## Zadanie pisemne 1
Przy jakiej ulicy stoi The Spire of Dublin według wpisów z bloga?
## Zadanie pisemne 2
Podejmij wpisy z bloga o życiu w Dublinie od miejsca, w którym się urywają, i dopisz dalszy ciąg.

## Fragment
12.27.2005

bALagAnoWi NIE!



O tym napisac, musze bo z Adamem bardzo sie wczoraj zdziwilismy, myslelismy na poczatku, ze to zart, potem ,ze moze choroba... co bede pisac... Igor wczoraj sprzatal!!! Jakgdyby nigdy nic zaczal skladac pedantycznie swoje ubrania w kosteczke, kable rozrzucone od kompa zwinal i schowal do szuflady, no nawet okruszki z ziemi zaczal zbierac! Stwierdzil, ze zyc w syfie nie lubi!Liczymy, ze tak zostanie na zawsze, ale nie chce sie ludzic :/

nA zAkUpy!



sNiaDanKo....





To zdjecia z naszego sniadania, zeby co niektorzy przestali sie zamartwiac, ze zle sie odzywiamy... widac tam tez nalesniki, ktore przygotowal Igor :D

uLicE DuBiNa...




tHe SpiRe oF dUbLin...





Miesci sie w samym sercu stolicy, na jednej z najbardziej ruchliwych ulic - O'Connell Street. Od razu przyciaga uwage przechodniow... ni to rzezba, ni monument, ot igła górująca nad okolicą.

jeSzczE sWiatecZnie....



Mialam dodac zdjecia z naszej Wigilii, ale niestety za bardzo sie nie udaly :/ Swieta nie minely tak zle, jedyne co nie wypalilo to jedzenie... :/ Wczesniej mielismy uzgodnione swiateczne menu, skladniki mial kupic Igor, lecz skonczyl bardzo pozno prace i nie kupil tego co mial :] Po powrocie sie zaczelo... dyskusja do rana, byly rozmowy, klotnie, kazdy chcial przekonac do swej racji. Wszystko zaczelo sie od Zydow, moze od Cyganow :> Bylo tez o Masonerii, Palestynie, nietolerancji Polakow do innych narodow, o homoseksualistach, a na koniec rano o polityce. Ja mialam dosc :/ Adam chyba tez, bo nastepnego dnia rozbolalo go gardlo od rozmow :/

12.23.2005

Swieta, Swieta...

## Wyodrębniony materiał
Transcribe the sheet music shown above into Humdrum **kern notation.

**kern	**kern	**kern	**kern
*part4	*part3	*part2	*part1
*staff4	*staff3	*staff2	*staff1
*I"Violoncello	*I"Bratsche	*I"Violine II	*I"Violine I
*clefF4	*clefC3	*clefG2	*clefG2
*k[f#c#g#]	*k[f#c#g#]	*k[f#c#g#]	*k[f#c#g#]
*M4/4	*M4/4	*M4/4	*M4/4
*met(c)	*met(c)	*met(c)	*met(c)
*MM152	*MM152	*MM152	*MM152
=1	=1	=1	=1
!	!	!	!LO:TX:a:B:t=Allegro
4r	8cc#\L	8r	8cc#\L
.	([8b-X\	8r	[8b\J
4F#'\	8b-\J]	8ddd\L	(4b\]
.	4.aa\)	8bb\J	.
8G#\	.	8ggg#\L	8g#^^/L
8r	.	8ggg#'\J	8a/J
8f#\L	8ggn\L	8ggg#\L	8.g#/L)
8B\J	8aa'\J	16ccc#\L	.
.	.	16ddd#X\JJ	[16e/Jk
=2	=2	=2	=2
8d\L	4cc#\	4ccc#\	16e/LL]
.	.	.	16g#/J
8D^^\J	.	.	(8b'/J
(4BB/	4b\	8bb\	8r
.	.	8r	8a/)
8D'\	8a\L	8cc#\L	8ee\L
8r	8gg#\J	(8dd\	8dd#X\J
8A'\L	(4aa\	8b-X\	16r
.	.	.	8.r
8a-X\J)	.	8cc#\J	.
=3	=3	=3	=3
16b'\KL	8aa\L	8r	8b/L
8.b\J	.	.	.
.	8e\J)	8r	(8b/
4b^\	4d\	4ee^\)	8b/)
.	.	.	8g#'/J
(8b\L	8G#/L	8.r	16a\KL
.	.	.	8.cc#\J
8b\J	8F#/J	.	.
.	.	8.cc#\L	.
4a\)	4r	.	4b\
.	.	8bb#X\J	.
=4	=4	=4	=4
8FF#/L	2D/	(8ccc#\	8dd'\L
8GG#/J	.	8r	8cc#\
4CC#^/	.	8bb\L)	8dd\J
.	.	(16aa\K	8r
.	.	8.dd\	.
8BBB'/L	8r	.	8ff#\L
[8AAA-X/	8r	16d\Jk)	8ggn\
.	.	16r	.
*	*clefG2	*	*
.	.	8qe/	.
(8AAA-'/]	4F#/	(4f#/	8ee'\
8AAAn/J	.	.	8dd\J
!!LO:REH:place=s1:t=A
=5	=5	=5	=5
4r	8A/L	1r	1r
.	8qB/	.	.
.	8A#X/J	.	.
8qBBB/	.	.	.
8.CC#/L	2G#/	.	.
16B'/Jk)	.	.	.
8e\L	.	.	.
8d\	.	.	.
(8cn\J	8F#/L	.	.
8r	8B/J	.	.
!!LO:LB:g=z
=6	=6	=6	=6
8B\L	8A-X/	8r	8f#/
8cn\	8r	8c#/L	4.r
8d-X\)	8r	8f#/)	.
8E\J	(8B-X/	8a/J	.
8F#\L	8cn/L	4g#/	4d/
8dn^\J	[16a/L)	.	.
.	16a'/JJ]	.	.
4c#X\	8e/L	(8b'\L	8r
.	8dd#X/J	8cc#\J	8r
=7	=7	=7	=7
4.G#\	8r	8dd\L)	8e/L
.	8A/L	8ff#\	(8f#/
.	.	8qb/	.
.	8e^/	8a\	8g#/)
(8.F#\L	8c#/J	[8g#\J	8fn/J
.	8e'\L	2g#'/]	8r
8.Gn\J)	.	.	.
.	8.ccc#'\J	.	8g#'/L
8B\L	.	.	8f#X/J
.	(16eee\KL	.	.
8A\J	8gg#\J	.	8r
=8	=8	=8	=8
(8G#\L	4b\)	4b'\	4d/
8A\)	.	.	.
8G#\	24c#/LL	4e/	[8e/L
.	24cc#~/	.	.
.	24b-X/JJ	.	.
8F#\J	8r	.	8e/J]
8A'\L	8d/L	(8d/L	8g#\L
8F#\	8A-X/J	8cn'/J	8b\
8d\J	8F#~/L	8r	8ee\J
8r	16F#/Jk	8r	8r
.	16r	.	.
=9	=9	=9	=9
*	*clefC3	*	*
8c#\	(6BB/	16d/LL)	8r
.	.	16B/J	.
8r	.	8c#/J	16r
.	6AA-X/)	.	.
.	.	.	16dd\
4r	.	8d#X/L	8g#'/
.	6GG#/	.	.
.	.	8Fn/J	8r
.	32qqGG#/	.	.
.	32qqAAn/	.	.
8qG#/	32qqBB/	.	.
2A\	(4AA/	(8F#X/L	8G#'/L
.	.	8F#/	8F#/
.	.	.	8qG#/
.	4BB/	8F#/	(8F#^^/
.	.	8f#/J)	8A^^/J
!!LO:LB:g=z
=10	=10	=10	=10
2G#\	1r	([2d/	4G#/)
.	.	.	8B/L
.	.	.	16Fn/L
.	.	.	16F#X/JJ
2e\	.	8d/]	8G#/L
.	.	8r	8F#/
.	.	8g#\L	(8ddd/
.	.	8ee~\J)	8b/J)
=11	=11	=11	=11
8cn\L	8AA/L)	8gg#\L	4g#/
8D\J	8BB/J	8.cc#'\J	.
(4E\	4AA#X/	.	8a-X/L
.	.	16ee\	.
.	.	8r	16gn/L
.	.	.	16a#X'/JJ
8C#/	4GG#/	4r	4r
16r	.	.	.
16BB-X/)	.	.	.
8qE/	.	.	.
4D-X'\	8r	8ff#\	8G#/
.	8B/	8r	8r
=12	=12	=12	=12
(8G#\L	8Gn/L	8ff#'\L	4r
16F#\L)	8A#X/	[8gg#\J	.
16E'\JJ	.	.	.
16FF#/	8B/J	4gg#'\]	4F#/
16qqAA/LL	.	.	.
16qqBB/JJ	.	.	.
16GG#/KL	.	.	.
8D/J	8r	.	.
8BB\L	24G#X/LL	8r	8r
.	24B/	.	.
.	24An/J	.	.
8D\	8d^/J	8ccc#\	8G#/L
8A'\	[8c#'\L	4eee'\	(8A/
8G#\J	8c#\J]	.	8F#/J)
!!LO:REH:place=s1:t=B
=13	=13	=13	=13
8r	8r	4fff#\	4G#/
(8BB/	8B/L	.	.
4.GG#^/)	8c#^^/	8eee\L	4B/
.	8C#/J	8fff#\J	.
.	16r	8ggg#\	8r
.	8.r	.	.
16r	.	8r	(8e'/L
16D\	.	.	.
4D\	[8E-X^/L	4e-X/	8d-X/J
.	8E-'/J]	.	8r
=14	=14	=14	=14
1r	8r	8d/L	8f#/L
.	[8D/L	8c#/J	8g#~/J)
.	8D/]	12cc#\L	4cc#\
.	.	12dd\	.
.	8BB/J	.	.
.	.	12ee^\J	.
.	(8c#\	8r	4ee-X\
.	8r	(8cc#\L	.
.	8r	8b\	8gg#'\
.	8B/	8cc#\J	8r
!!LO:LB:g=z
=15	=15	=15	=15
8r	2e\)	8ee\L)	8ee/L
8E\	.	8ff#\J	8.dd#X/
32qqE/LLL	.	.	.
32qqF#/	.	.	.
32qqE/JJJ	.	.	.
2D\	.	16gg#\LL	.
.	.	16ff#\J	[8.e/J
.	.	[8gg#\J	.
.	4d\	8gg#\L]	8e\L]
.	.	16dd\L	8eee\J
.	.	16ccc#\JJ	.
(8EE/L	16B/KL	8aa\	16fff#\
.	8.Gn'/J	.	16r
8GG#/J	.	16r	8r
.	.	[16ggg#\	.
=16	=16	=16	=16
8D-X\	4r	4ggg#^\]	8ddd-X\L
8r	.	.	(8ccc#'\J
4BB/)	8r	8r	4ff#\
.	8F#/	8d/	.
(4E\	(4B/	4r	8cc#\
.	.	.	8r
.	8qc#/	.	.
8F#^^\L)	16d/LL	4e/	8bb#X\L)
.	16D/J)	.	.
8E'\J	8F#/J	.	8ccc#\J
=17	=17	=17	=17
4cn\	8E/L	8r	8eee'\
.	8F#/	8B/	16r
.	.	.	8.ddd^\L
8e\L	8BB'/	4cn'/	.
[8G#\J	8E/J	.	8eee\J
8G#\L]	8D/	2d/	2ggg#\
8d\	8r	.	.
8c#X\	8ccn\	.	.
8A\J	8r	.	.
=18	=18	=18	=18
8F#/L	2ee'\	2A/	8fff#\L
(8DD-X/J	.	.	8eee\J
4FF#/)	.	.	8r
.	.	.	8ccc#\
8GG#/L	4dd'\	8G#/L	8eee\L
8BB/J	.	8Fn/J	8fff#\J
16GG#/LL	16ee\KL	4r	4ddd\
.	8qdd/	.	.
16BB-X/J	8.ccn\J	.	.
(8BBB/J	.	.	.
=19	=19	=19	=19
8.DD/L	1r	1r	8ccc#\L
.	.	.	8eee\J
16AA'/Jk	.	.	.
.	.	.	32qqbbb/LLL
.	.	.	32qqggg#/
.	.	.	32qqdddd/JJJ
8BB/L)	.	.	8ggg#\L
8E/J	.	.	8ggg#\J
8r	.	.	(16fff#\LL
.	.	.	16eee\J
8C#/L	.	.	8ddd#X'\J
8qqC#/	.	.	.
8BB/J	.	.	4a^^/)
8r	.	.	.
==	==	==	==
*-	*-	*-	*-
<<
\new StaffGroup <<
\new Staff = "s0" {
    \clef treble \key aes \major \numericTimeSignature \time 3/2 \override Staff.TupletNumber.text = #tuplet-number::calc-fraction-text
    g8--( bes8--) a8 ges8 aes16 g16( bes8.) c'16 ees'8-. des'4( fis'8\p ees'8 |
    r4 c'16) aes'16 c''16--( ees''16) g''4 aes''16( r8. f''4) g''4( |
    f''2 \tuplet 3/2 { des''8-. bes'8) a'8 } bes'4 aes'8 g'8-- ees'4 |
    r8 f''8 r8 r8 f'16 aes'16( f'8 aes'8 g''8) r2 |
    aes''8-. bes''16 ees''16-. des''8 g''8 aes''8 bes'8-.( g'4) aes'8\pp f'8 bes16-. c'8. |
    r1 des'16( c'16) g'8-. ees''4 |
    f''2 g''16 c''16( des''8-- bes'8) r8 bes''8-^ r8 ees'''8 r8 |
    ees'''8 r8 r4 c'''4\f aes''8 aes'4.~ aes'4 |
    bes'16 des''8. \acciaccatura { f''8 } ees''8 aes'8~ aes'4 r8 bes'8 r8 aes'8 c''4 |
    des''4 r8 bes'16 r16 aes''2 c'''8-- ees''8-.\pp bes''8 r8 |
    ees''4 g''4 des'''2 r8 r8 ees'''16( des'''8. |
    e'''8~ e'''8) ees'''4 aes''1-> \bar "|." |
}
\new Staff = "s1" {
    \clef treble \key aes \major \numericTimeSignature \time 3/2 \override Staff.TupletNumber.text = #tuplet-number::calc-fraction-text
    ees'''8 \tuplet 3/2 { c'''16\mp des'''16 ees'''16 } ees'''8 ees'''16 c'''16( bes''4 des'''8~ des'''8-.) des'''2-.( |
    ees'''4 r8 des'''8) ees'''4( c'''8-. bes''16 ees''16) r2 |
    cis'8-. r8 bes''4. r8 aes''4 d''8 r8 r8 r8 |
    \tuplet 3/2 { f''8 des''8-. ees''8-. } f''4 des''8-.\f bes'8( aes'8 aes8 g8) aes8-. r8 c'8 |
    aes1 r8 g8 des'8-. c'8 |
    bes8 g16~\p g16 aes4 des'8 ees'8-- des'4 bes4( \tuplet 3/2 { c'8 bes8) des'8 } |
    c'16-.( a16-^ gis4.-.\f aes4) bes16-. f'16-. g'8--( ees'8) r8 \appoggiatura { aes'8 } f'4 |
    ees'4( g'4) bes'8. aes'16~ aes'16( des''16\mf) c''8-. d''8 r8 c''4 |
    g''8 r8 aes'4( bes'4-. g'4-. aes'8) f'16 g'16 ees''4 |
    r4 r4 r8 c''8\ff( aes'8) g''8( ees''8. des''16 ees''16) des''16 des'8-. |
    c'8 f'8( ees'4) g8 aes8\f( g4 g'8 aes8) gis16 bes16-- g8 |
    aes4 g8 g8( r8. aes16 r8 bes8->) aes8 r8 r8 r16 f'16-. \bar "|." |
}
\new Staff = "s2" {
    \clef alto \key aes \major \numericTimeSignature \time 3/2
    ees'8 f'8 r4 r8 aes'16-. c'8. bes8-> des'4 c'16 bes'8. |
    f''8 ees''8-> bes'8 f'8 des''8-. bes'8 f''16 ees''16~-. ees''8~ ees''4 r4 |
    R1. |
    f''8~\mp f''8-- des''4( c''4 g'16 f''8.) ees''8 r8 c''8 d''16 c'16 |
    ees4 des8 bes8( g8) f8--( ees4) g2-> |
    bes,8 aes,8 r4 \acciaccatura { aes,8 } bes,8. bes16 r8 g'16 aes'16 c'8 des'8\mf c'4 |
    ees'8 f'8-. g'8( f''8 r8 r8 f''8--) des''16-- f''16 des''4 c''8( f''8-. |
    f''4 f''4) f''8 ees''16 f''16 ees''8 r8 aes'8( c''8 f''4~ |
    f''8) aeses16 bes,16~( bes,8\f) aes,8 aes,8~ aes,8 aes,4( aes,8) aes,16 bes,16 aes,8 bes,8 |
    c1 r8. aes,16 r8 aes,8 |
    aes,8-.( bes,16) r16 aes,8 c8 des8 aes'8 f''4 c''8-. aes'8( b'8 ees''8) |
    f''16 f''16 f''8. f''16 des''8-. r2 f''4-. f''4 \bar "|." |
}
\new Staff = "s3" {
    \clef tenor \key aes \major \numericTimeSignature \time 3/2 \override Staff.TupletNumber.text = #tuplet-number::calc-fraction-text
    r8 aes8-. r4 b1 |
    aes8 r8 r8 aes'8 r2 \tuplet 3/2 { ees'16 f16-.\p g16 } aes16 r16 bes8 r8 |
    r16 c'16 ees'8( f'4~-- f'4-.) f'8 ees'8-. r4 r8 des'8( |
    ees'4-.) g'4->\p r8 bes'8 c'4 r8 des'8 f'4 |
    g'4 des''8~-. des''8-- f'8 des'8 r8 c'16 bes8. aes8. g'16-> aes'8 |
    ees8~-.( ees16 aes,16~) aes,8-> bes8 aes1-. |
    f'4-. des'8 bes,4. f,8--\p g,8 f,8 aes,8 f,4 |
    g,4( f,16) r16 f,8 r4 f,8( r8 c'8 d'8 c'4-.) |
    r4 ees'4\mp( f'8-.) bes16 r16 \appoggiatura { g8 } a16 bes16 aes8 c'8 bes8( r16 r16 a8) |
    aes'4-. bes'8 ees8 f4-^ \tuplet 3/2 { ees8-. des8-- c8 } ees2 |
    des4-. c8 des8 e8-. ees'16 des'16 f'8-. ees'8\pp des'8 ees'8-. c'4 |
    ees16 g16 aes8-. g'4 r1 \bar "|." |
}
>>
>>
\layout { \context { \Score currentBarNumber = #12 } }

## Oczekiwana odpowiedź 1
Przy O'Connell Street.

## Oczekiwana odpowiedź 2
No, to pierwszy kryzys juz mam za soba :] Szkoda pisac :P Jutro swieta, w ogole nie czuje tego klimatu, nie to co w Polsce :/ Wczoraj dostalysmy z Cinzia prezent gwiazdkowy od Pameli&Eamona. Niesamowici sa :) Kartka byla z zyczeniami i z dopiskiem "Thanks for all Your help" Czy moglabym trafic do lepszej pracy? :) Zycze wszystkim Wesolych Swiat... jedzac pierogi (ale mam teraz na nie ochote!), karpia czy pierniczki pomyslcie o mnie i o moim drogim qzynie Dejvidzie, ktorzy spedzimy Wigilie poza domem i ojczyzna :D Oby mi swieta szybko minely! Jak to mawia dziadek Antoni: ALL THE BEST!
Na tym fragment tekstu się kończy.